Those of you following Grist’s news feed (if you’re not, you should) are aware that last week a group of conservative evangelicals launched the "We Get It!" campaign, arguing against action on global warming.
We’ve written a great deal on Grist about the split in the evangelical leadership between those who recognize the danger of global warming and those who don’t. The former includes lots of younger churchgoers who want to broaden the church’s mandate beyond abortion and homosexuality, taking on poverty and environmental issues and asserting the church’s independence from the Republican party.
The latter group, the old guard, is filled with people who have become extremely rich and politically powerful through their association with the Republican party, and are keen to preserve the status quo. Their role is to keep the religious wing of the Republican base in line by stoking (but never resolving) the culture war, providing ground troops and votes for an agenda that ultimately serves the party’s corporate backers.

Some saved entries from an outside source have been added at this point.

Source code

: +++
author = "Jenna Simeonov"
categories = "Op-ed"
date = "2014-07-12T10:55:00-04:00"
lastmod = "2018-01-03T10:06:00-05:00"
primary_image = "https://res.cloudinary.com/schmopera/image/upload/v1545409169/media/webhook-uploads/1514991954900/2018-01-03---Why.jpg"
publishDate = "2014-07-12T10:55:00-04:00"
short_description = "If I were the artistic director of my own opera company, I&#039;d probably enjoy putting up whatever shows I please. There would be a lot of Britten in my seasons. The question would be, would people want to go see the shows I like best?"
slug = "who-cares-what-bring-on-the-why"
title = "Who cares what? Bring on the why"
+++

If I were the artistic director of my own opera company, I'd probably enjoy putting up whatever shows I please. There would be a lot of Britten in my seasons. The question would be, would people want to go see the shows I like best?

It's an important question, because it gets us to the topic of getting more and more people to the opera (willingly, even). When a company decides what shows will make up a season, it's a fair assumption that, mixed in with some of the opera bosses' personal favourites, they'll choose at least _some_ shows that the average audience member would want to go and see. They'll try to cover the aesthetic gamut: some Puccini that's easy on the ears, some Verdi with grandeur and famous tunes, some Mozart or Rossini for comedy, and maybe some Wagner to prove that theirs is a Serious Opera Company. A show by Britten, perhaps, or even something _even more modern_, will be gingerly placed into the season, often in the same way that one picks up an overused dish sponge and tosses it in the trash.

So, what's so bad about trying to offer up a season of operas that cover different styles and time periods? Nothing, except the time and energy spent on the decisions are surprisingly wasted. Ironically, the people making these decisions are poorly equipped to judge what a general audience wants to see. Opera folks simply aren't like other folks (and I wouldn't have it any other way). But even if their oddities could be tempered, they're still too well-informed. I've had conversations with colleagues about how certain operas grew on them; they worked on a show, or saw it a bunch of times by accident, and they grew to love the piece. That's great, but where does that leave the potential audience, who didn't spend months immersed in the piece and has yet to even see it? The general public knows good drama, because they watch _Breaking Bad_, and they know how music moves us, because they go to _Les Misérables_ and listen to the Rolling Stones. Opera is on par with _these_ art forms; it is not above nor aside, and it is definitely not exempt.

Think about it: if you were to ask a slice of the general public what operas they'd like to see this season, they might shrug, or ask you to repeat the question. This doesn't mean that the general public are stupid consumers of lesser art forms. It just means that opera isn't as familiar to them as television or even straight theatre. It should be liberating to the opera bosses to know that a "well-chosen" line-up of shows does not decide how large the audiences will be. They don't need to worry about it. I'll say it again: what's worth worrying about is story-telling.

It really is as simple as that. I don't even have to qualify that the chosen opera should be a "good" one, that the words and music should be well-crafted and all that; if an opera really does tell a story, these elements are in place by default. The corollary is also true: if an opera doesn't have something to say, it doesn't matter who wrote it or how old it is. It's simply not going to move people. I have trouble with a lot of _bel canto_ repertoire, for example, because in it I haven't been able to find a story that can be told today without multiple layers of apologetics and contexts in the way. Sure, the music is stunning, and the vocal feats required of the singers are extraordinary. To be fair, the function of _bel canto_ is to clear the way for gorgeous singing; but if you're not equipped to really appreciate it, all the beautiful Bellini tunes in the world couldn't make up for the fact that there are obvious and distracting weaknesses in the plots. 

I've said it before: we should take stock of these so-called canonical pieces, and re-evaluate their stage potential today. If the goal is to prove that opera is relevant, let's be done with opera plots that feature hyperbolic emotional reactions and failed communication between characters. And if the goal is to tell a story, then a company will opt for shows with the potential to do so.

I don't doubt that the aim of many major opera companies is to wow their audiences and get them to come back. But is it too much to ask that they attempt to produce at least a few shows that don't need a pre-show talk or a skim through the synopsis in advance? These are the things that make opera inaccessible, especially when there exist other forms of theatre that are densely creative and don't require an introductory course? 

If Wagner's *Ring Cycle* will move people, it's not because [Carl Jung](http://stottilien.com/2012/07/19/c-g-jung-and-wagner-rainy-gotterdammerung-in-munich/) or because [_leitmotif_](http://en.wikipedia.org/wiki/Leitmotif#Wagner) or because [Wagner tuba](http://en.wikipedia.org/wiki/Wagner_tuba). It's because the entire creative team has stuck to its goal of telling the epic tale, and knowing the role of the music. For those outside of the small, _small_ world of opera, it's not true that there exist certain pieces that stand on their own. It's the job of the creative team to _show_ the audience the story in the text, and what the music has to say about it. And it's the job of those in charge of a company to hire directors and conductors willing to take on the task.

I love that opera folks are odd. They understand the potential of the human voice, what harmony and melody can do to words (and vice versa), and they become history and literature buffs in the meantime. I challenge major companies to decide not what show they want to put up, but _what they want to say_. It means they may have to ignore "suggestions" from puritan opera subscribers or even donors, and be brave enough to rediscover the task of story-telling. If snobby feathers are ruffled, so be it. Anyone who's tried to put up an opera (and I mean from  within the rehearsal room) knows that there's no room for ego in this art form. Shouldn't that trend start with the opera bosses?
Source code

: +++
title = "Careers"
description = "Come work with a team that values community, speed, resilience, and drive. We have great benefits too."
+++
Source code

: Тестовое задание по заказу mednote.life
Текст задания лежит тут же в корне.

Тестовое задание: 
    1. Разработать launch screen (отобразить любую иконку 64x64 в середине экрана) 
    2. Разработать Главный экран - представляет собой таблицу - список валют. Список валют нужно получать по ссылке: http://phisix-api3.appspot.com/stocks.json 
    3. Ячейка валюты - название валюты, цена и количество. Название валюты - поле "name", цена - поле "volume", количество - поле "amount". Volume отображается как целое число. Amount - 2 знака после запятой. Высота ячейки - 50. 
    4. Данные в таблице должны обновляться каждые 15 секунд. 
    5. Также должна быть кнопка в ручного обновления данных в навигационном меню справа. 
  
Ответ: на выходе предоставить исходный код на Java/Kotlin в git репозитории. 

In this context, it’s particularly galling to see the We Get It manifesto focus not only on old-fashioned flat-earth skepticism — that’s to be expected — but also on a purported concern for the world’s poor. After years of supporting and mobilizing votes behind an agenda that exacerbates inequality and diminishes America’s already tattered social safety net, these guys — James Dobson, Sens. James Inhofe and Tom Coburn, Richard Land — are now beside themselves with concern that a cap-and-trade program might hurt the poor. "With billions suffering in poverty, environmental policies must not further oppress the world’s poor by denying them basic needs."
(For the record, Coburn and Inhofe were among the 23 Senators who voted Nay on the Biden-Lugar amendment to restore $4.1 billion to the International Affairs Budget, to fund crucial international programs to fight poverty.)
The cynicism is something to behold. You gotta squint pretty hard to see what God’s got to do with it.